Eye For Film >> Movies >> Look Both Ways (2005) Film Review
Weaving loosely connected lives around a random event is by no means a new cinematic device, so if a film's going to start stitching from such a familiar pattern it needs to pull in some fresh threads and catch our eye almost immediately. Don't and it will all unravel when compared to the more successful ensemble patchworks out there.
Thankfully, débuting writer/director Sarah Watt has a confident and inventive hand. From the first bold stitch she's sewing us into the lives of her characters and she never loses her stroke. Ultimately, she has created an a satisfying indie that won Australian Film Institute awards for Best Film, Best Director, Best Original Screenplay and Best Supporting Actor.
An unknown man is walking his dog along a dusty urban railroad track when his pet rushes in front of an oncoming freight train. Trying to save the dog, the owner is tragically killed on the rails. Awful and tense as this sounds, we hardly see anything, as Watt's focus is on those who lives are touched by this chance happening. Sensitive and plucky artist Meryl (Justine Clark) is walking home from the station, returning from her father's funeral, when she witnesses the death.

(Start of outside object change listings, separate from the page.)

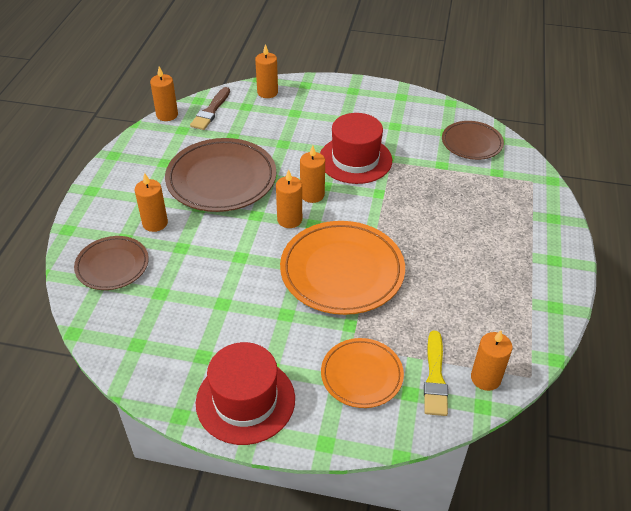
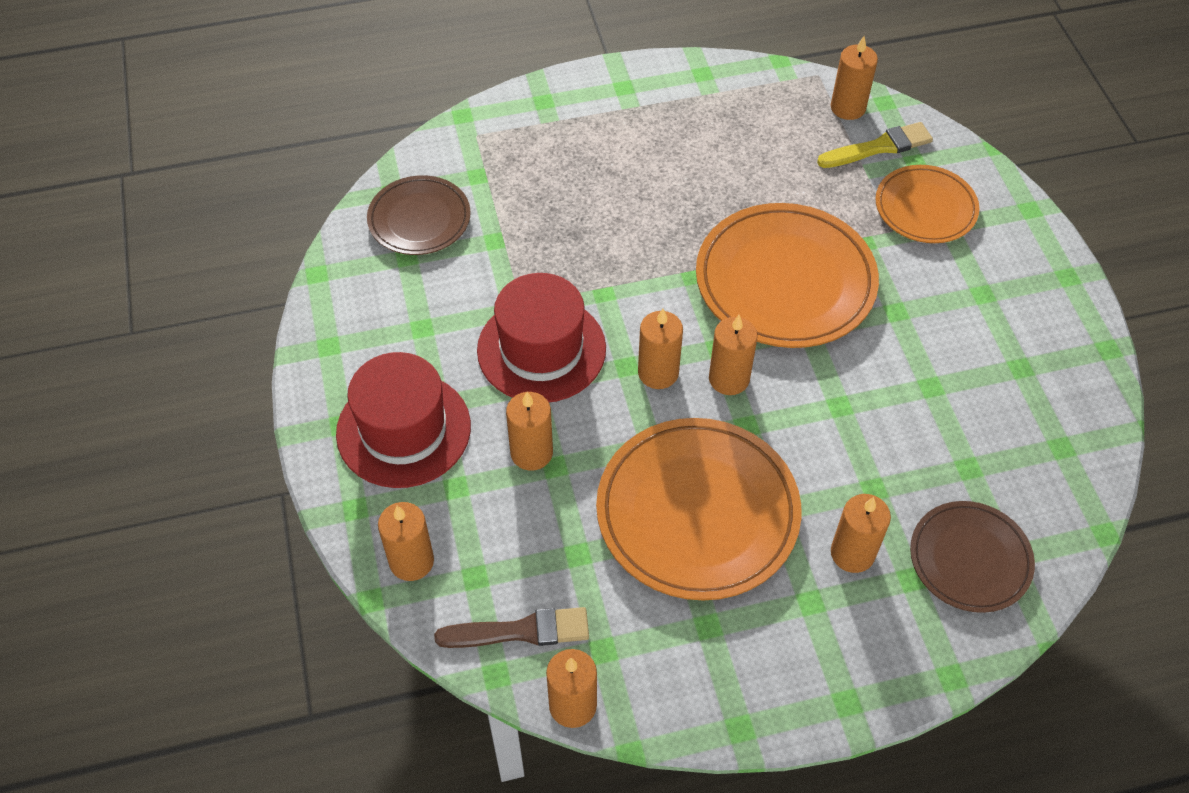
camera: 115 degrees left, 10 degrees up
(221, 179) = (697, 512): brown plate -> orange plate
(245, 400) = (1040, 297): red hat -> red hat (403, 430)
(296, 139) = (531, 453): none -> orange candle

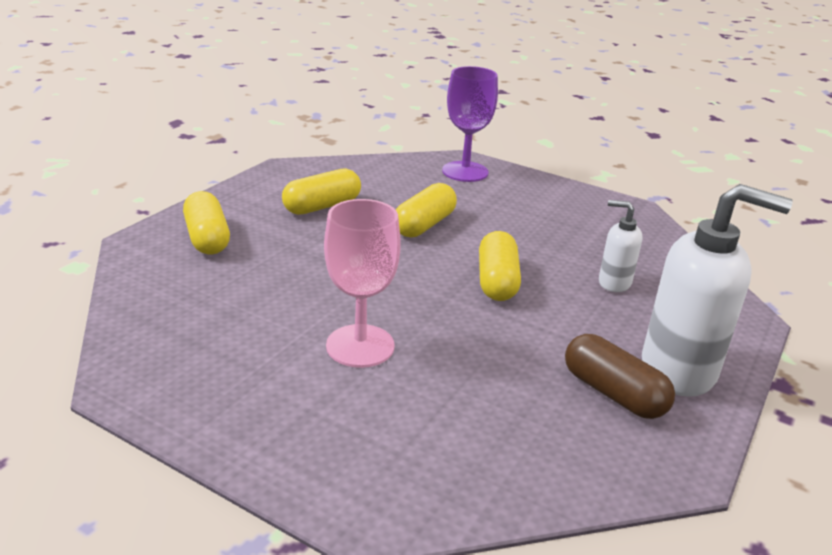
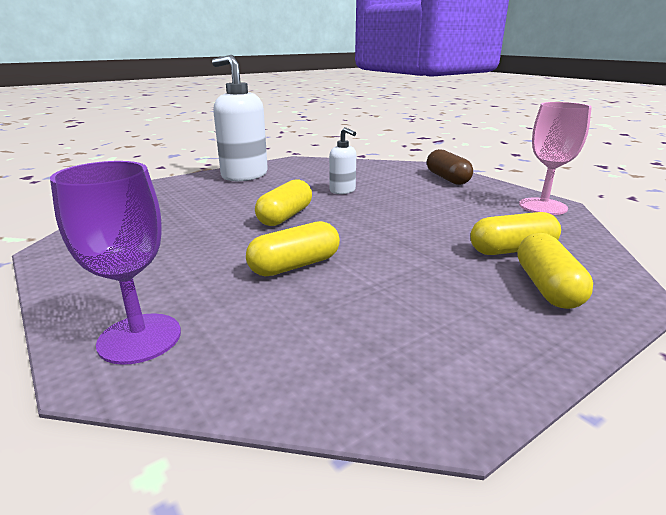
camera: 155 degrees left, 5 degrees down
(322, 206) = (401, 308): yellow capsule -> yellow capsule (512, 250)
(360, 346) = (410, 201): pink goblet -> pink goblet (542, 206)
(613, 393) = (290, 174): brown capsule -> brown capsule (447, 178)
(614, 283) = (203, 205): white soap dispenser -> white soap dispenser (342, 191)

Nick (William McInnes) is the photojournalist and Andy (Anthony Hayes) the reporter despatched by the local paper's editor (Andrew S Gilbert) to cover the story. The quiet and well-spoken Nick has just been diagnosed with advanced cancer, while the belligerent and self-deluding Andy's on-off girlfriend Anna (Lisa Flanaghan) tells him she's pregnant. Through Nick and Andy we also then meet the dead man's young partner (Daniella Farinacci) and the traumatised train driver (Andreas Sobik).
An unlikely relationship stiltedly develops between Meryl and Nick and this becomes the spine and heart of the film. However, Watts develops all her characters with enough thoroughness for this to be an effectively multi-stranded ensemble piece. Her intelligent script believably spirals around her characters whilst never outright telling us what they're thinking or feeling, rather giving us a collection of understandings through realistic dialogue and believably human flaws, and it's the better and more mature for it. The performances throughout are uniformly great, with the Jeanne Tripplehorn-resembling Clarke and Nathan Fillion-esque McInnes (Watts' real life partner) standing out.
Watts' direction is confident whilst never showy. Already an established artist and animator her invention comes from adroitly braiding animated sequences into the piece. Moving and jolting these provides exposition and context for the artist Meryl's character. Her morbidly depressed and grimly lonely thoughts contrast with her sparky outward persona and speak of mental tragedy, personal struggle and a person's inability to really communicate how they feel to others. Similarly, frantically edited flurries of photomontages convey photographer Nick's emotional journeys, psychological fears and soulfulness. This sounds trite and forced, but it honestly works right from the very start and becomes as important to the characters as the live action performances.
As everyone tries to deal, successfully or not, with the events that life throws at them, Look Both Ways asks some searching questions about a person's lot. Strong themes surface, such as death, fate, chance, having a right to a life and some good luck, earning and owing goodwill, realising consequence and death again. Meryl has self-persecuting visions of personal disaster and is grieving; Nick has covered war zones but now his body's the battleground; and Andy, often confined to the arts and obituaries section, dangerously waxes literary on suicide in today's modern lifestyles. Moribund notions indeed, but this is no doldrums piece and, aye, there's the rub. As an exploration of the human condition, this certainly leaves you feeling uplifted by the end, although it's never patronising, charmingly devoid of artificial sweeteners. If anything Look Both Ways reminds you that when something happens at a point in time, there are a myriad consequences and events flying off from it through any number of people, not just in the direction you're looking. This might not all just be about self-preservation when crossing the road.
Despite a smaller scope and even lesser budget, the film has an aroma of Magnolia about it, as much earth as Lantana, is more contemplative than Amores Perros and several cuts above the glib 11:14; Look Both Ways certainly holds its own. A real treat.